New Delhi, Aug 20 : Google has blocked the biggest-ever distributed denial-of-service (DDoS) cyber attack against a user that reached 46 million requests per second (RPS).This is the biggest “Layer 7 DDoS’ to date, at least 76 percent more than the previous record as per the company.
“To provide a sense of the magnitude of the threat, it is the equivalent of receiving all regular requests to Wikipedia (one of the top 10 most visited websites in the world) in just 10 seconds,” Satya Konduru, Technical Lead at Google Cloud, said in an email at the end of Friday.
Cyber-attacks involving DDoS are growing in frequency and increasing in the size of an exponential rate.
“Our customer’s security team implemented the Cloud Armor Google Cloud Armor-recommended rule in their security policy and immediately began blocking the attacks traffic,” said Emil Kiner Senior Product Manager, Cloud Armor.
In the time following the attack began to increase in intensity, increasing from 100,000 RPS up to a peak of 46 million RPS.
As Cloud Armor was already blocking the attack traffic, the targeted workload continued to function normal.
“Over the following couple of minutes, the threat began to shrink in size, and ended at 69 minutes.
Most likely, the attacker decided they weren’t having the desired impact , and incurred significant costs to carry out the attack” claimed the company.
The geographical distribution and the types of services that are not secured and used to create the attack is similar to the Meris family of attacks.

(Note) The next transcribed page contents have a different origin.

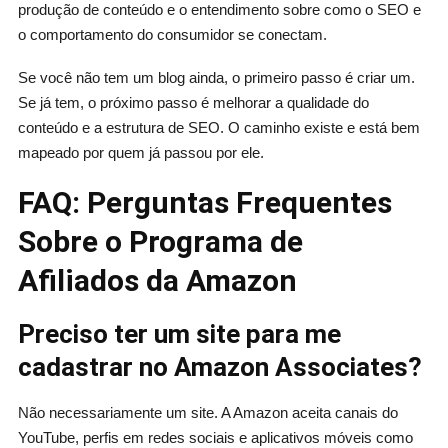
produção de conteúdo e o entendimento sobre como o SEO e
o comportamento do consumidor se conectam.
Se você não tem um blog ainda, o primeiro passo é criar um.
Se já tem, o próximo passo é melhorar a qualidade do
conteúdo e a estrutura de SEO. O caminho existe e está bem
mapeado por quem já passou por ele.
FAQ: Perguntas Frequentes
Sobre o Programa de
Afiliados da Amazon
Preciso ter um site para me
cadastrar no Amazon Associates?
Não necessariamente um site. A Amazon aceita canais do
YouTube, perfis em redes sociais e aplicativos móveis como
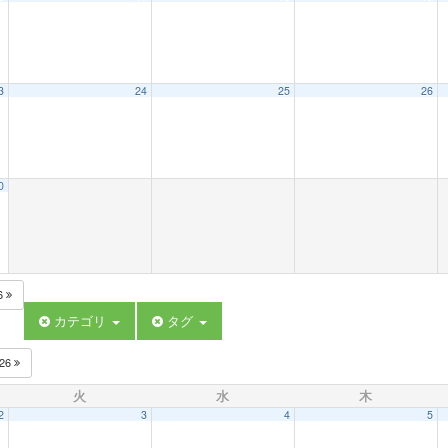
3
24
25
26
0
6
カテゴリ
タグ
026
火
水
木
2
3
4
5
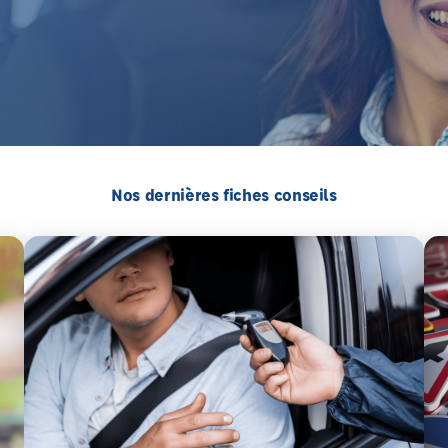
Nos dernières fiches conseils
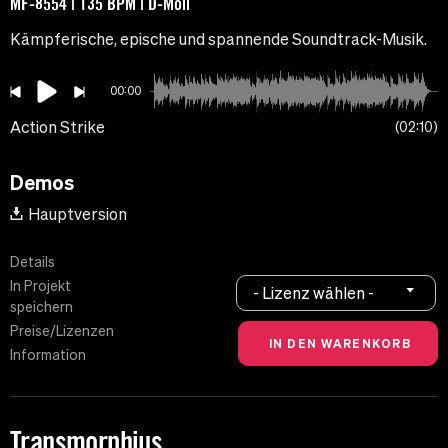
MF-8554 | 135 BPM | D-Moll
Kämpferische, epische und spannende Soundtrack-Musik.
00:00
Action Strike
02:10
Demos
Hauptversion
Details
In Projekt
- Lizenz wählen -
speichern
Preise/Lizenzen
Information
Transmorphius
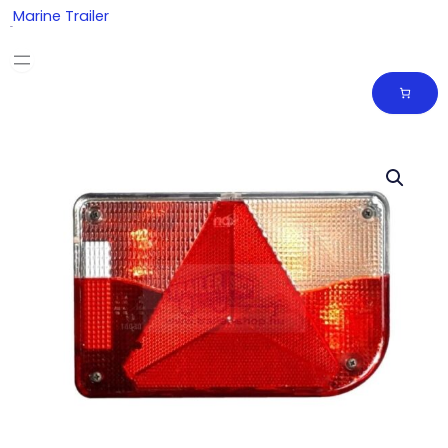
Skip
Marine Trailer
to
content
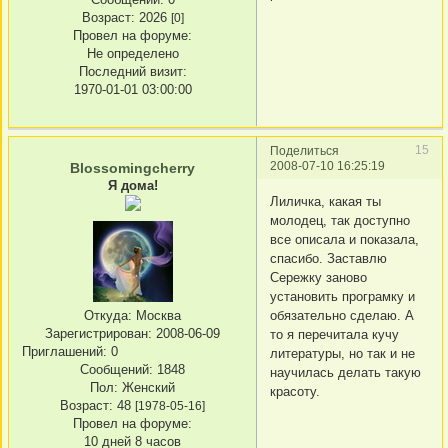
Возраст:
2026
[0]
Провел на форуме:
Не определено
Последний визит:
1970-01-01 03:00:00
15
Поделиться
2008-07-10 16:25:19
Blossomingcherry
Я дома!
Лиличка, какая ты
молодец, так доступно
все описала и показала,
спасибо. Заставлю
Сережку заново
установить програмку и
обязательно сделаю. А
Откуда:
Москва
Зарегистрирован
: 2008-06-09
то я перечитала кучу
Приглашений:
0
литературы, но так и не
Сообщений:
1848
научилась делать такую
Пол:
Женский
красоту.
Возраст:
48
[1978-05-16]
Провел на форуме:
10 дней 8 часов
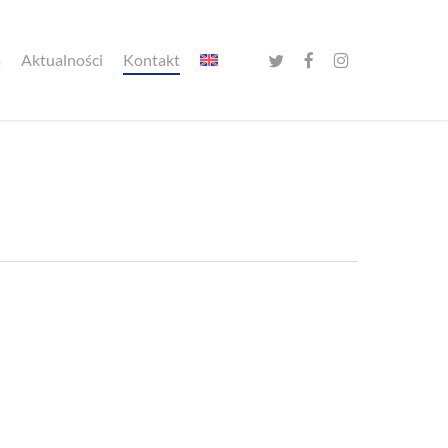
twitter
facebook
instagram
a
Aktualności
Kontakt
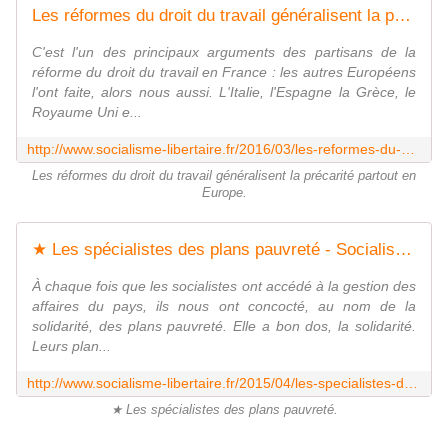
Les réformes du droit du travail généralisent la précarité partout en Europe - Socialisme libertaire
C'est l'un des principaux arguments des partisans de la
réforme du droit du travail en France : les autres Européens
l'ont faite, alors nous aussi. L'Italie, l'Espagne la Grèce, le
Royaume Uni e...
http://www.socialisme-libertaire.fr/2016/03/les-reformes-du-droit-du-travail-generalisent-la-precarite-partout-en-europe.html
Les réformes du droit du travail généralisent la précarité partout en
Europe.
★ Les spécialistes des plans pauvreté - Socialisme libertaire
À chaque fois que les socialistes ont accédé à la gestion des
affaires du pays, ils nous ont concocté, au nom de la
solidarité, des plans pauvreté. Elle a bon dos, la solidarité.
Leurs plan...
http://www.socialisme-libertaire.fr/2015/04/les-specialistes-des-plans-pauvrete.html
★ Les spécialistes des plans pauvreté.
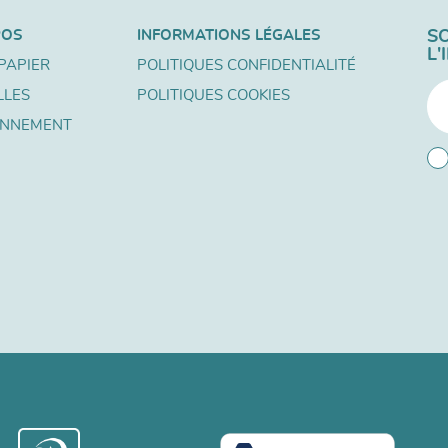
POS
INFORMATIONS LÉGALES
S
L
PAPIER
POLITIQUES CONFIDENTIALITÉ
LLES
POLITIQUES COOKIES
ONNEMENT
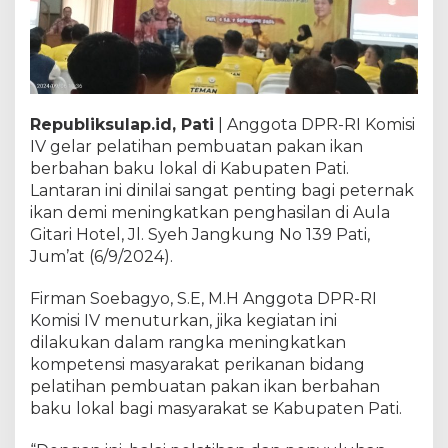
Republiksulap.id, Pati
| Anggota DPR-RI Komisi
IV gelar pelatihan pembuatan pakan ikan
berbahan baku lokal di Kabupaten Pati.
Lantaran ini dinilai sangat penting bagi peternak
ikan demi meningkatkan penghasilan di Aula
Gitari Hotel, Jl. Syeh Jangkung No 139 Pati,
Jum’at (6/9/2024).
Firman Soebagyo, S.E, M.H Anggota DPR-RI
Komisi IV menuturkan, jika kegiatan ini
dilakukan dalam rangka meningkatkan
kompetensi masyarakat perikanan bidang
pelatihan pembuatan pakan ikan berbahan
baku lokal bagi masyarakat se Kabupaten Pati.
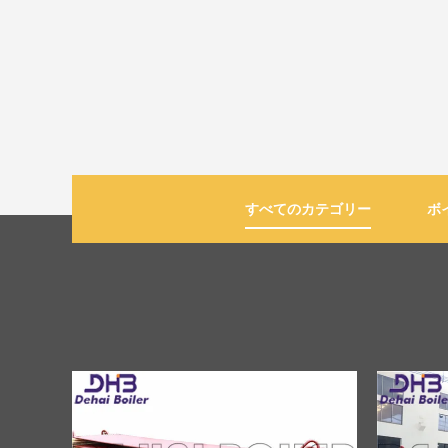
すべてのカテゴリー
ボ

The Meris method is known for its massive attacks , which have broke DDoS records and more, the Meris method uses unsecure proxies to conceal the actual source of the attacks as stated by Google.
The attack was stopped at nadir of Google’s network with the malicious request being blocked upstream from the client’s application.
The size of the attack will continue to increase as tactics continue to change.
Prepare yourself, Google suggested a defense-indepth plan that includes installing security and control measures across multiple layers of your environment as well as your infrastructure providers’ networks “to ensure that your web applications and services from targeted internet attacks”.